Churning the Law
Immigration courts are not the answer to an unjust immigration system
By Aditi Kharod
The second Trump administration’s immigration agenda has frequently made headlines, particularly ICE’s aggressive, violent tactics across the country. Meanwhile, nearly one hundred immigration judges have been fired since Trump returned to the White House and many replaced by military judges with absolutely no experience in immigration law. Reports from immigration attorneys and advocates suggest that this administration, as part of its “mass deportation agenda,” aims to create and stoke an atmosphere of such terror that immigrants will choose to “self-deport” rather than remain in the United States.
Many people observing ICE’s constant human rights abuses may be inclined to suggest that immigration enforcement agencies should use existing and legitimate institutions, like immigration courts, to carry out immigration enforcement. As a student attorney in the Immigration Policy Division of the Access to Justice Clinic at George Washington University Law School, I watched hours of hearings at immigration courts across the Washington, D.C. area. My observations revealed that immigration court, as it has historically functioned and as it is functioning now, is a key part of the machinery behind the horrors we are seeing on the news every day—nothing less than the banality of evil at work.
From what I saw in immigration court from August to December 2025, the Trump administration’s pledge to go after the “worst of the worst” hasn’t played out. Most noncitizens sitting in immigration court do not have so much as a parking ticket. Many of them have been in the United States for decades, with stable jobs and families who love and need them.
U.S. immigration law for years has emphasized family ties to U.S. citizens. Now, though, even when someone has a clear path to a form of immigration relief based on their family ties, ICE attorneys have seemingly been instructed to oppose everything a noncitizen says in court. If a noncitizen did not have any gang ties, criminal history, or any other aggravating factors, ICE attorneys nevertheless argued for deportation because the immigrant’s family in the U.S. would not be negatively impacted.
I also saw an ICE attorney argue for, and an immigration judge accept, the months-long detention of an immigrant who had done things “the right way”—he had gone through the legal channel of applying for permanent residency through his U.S. citizen spouse. But this man remained separated from his family for months, waiting in jail for the Department of Homeland Security to process his paperwork. He had no internet access in detention, and the ICE attorney refused to give any updates about his application. Rather than pressing the ICE attorney, who works at the agency processing this man’s application, to inquire about the process so that he could be released from detention and reunite with his spouse, the judge told the immigrant that it would probably be in his best interest to “self-deport.”
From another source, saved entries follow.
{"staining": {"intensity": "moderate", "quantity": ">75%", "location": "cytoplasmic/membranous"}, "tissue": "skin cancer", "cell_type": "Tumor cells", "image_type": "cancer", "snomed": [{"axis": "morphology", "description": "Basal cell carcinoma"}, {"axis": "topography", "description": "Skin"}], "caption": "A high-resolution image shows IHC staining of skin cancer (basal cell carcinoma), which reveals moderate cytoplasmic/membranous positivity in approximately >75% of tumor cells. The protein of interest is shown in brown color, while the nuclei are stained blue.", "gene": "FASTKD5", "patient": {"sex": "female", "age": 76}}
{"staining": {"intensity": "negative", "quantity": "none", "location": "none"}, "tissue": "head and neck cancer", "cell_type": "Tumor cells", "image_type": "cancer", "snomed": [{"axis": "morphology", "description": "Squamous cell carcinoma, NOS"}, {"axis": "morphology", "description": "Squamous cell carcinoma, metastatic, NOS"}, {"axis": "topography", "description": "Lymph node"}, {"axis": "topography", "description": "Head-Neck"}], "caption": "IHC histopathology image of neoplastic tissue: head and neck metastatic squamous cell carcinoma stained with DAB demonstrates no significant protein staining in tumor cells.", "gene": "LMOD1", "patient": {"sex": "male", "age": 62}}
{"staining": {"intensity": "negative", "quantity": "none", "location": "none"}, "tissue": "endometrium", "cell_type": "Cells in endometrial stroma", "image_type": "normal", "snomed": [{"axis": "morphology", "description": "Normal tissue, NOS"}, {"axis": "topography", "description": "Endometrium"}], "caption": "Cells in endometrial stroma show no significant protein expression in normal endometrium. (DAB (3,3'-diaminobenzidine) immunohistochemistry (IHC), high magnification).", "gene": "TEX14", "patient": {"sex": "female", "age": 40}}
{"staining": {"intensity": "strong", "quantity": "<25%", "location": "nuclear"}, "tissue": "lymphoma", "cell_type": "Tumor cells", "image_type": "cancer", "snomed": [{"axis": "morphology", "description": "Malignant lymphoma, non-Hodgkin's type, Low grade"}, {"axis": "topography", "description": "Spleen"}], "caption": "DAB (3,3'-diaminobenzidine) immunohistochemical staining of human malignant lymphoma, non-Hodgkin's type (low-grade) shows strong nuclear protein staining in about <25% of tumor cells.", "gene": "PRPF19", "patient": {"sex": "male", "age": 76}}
The proceedings I saw were grim for most noncitizen respondents in the court, but it became exponentially worse for those who did not have legal representation. In immigration court, noncitizens are not guaranteed a lawyer if they cannot obtain one themselves, and it was clear that immigration judges by and large gave unrepresented noncitizens’ cases less leeway and less consideration. Immigration judges, contrary to what their title implies, are not part of a politically neutral, impartial branch of the government. Rather, immigration judges are employees of the Department of Justice—which means they’re subject to the same political control as employees of other parts of the executive branch. The lack of care for unrepresented noncitizens is therefore a direct reflection of the current administration’s policies.
When judges did attempt to explain context and consequences to unrepresented noncitizens, they usually sounded annoyed, like they found it inconvenient to make any effort to fulfill their duty of ensuring noncitizens’ due process rights. In one hearing in which the noncitizen had applied for voluntary departure, the judge asked the man whether he had enough money to pay for his own transportation. When he started to explain his answer, the judge yelled at him to stop talking and to just answer “yes” or “no.”
We often think of courtrooms as a place where judges hear both sides of a story and come to a balanced decision after evaluating the strengths and weaknesses of both arguments. But immigration courts, more so than most other courts, operate in the opposite way. In the hearings I saw, the immigration judges appeared to begin their evaluations of each noncitizen’s case with the presumption that they should be removed. And rather than giving noncitizens any meaningful opportunity to present their cases, I saw immigration judges refuse to engage patiently or respectfully with people whose rights are abused by the immigration enforcement scheme every day.
Regardless of whatever superficial “safeguards” the government implements in its attempt to legitimize immigration court procedures, these courts ultimately operate to reinforce its unfettered power to treat noncitizens however it wants. As they currently function, immigration courts are just a cog in the government’s anti-immigrant machine.
Aditi Kharod is a graduate of the George Washington University Law School and an aspiring immigration lawyer and advocate.